Dataset excerpts
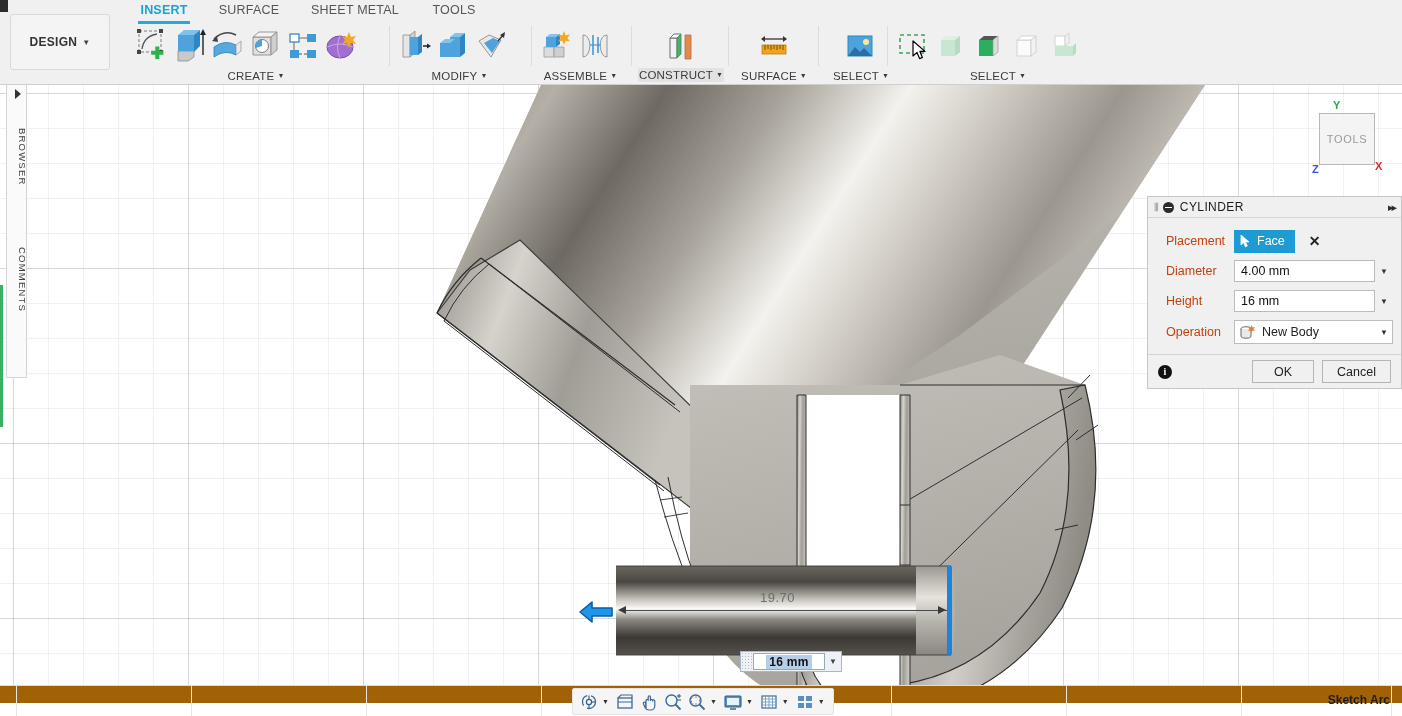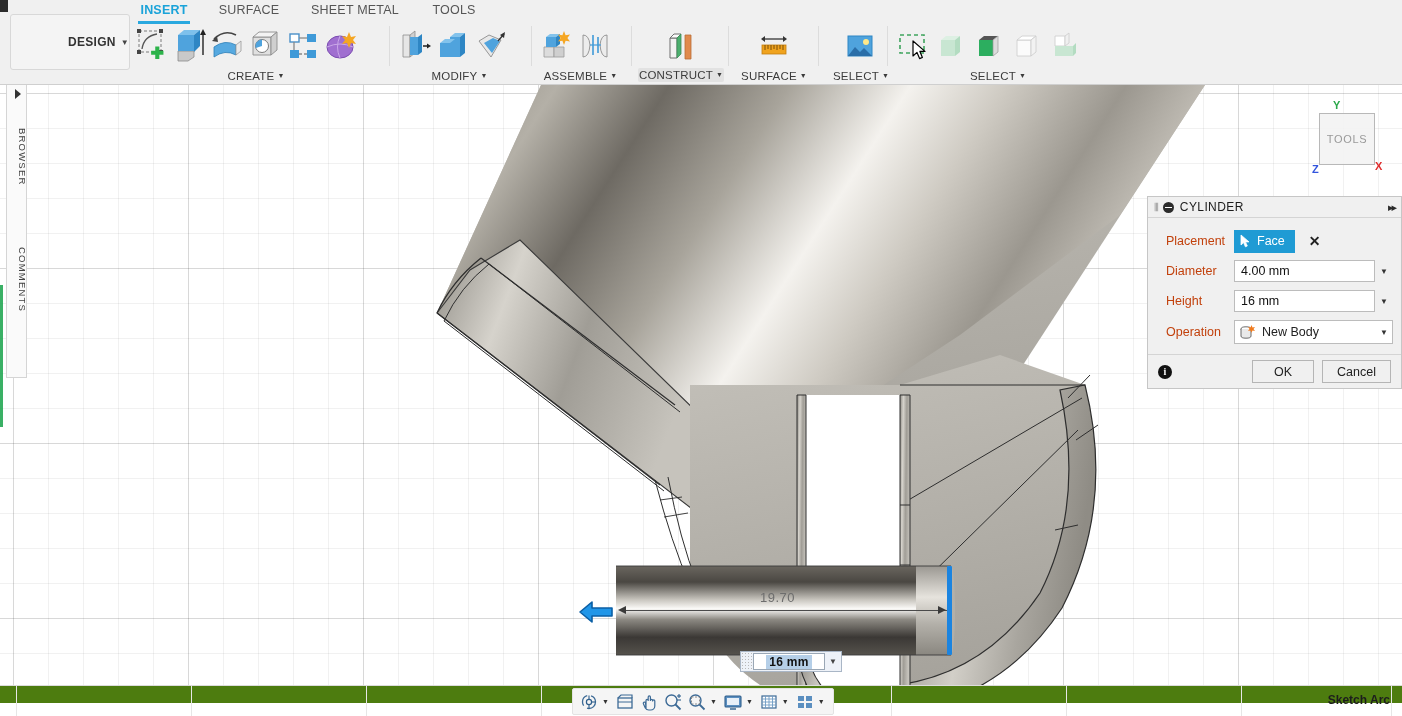--- a/index.html
+++ b/index.html
@@ -31,9 +31,9 @@
   }
 
   .design-btn {
-    position: absolute; left: 10px; top: 14px; width: 120px; height: 56px;
+    position: absolute; left: 10px; top: 14px; width: 100px; height: 56px;
     background: #f4f4f4; border: 1px solid #d8d8d8; border-radius: 3px;
-    display: flex; align-items: center; justify-content: flex-end;
+    display: flex; align-items: center; justify-content: center;
     font-size: 12px; color: #333; font-weight: 600; letter-spacing: .3px;
   }
   .design-btn .caret { margin-left: 5px; font-size: 8px; color: #444; }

ACTIVITY: From the opening line of the entries above to the line containing "100px; height: 56px;", please transcribe each line exactly, skipping every picture.

RESULT OF THIS TASK:
--- a/index.html
+++ b/index.html
@@ -31,9 +31,9 @@
   }
 
   .design-btn {
-    position: absolute; left: 10px; top: 14px; width: 120px; height: 56px;
+    position: absolute; left: 10px; top: 14px; width: 100px; height: 56px;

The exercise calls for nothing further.